College of Arts and Sciences Dean Yohuru Williams promised an entertaining afternoon to those in attendance at the year’s opening First Friday, and speaker Mike McAvoy ’02 certainly delivered.
President and CEO of The Onion, one of the nation’s leading satirical publications, McAvoy leveraged the comedic nature of his company’s product to deliver his message amid plenty of laughter. Slides of past Onion headlines and videos underlined McAvoy’s discussion of the evolving role of satire in a nation struggling to establish collective truth.
“The goal of fake news is to be accepted as truth by its reader. Satire has precisely the opposite goal,” McAvoy said. “We use the tools of humor to ridicule ignorant worldviews and shed light on the truth.”
The recipient of a Peabody in 2008, The Onion has had a storied role over the past decades in helping the country use comedy to pierce difficult topics and discussions. An audience member highlighted the publication’s role after the Sept. 11, 2001, attacks as crucial, and The Onion’s role has become increasingly apparent in recent years.
“The divisive political climate allowed fake news to flourish. The Onion is important because it gets you to question those articles, beliefs, what you’re reading … and making you consider if they’re just confirming a bias or belief,” McAvoy said.
McAvoy pointed to the 2008 elections and the continued emergence of social media as the factors that started the country down a line it is continuing on, where personal beliefs and preferences are more easily confirmed because that’s the content that shows up in social media feeds.

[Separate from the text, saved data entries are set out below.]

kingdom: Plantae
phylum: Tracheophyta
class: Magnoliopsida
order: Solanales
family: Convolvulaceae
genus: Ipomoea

“Satire, then, is a way to infiltrate people’s personal belief bubble,” he said.
Care is taken in determining which stories The Onion will use, McAvoy said: Some 1,500 headlines are pitched every week and only 30-40 are selected for use. The final stories are meant to be so ridiculous so as to be unbelievable, but McAvoy said some of the most important education for a person can come when they point to an Onion article as proof of their own belief, only to find out it’s satirical and made up.
A digital publication, The Onion’s articles often end up in spaces alongside truly “fake news.” The lessons its articles look to make – think critically about what you’re reading, what it’s saying and where it’s coming from – should be applied everywhere readers are consuming information.
“It’s more important than ever for people to take ownership of the information they consume,” he said.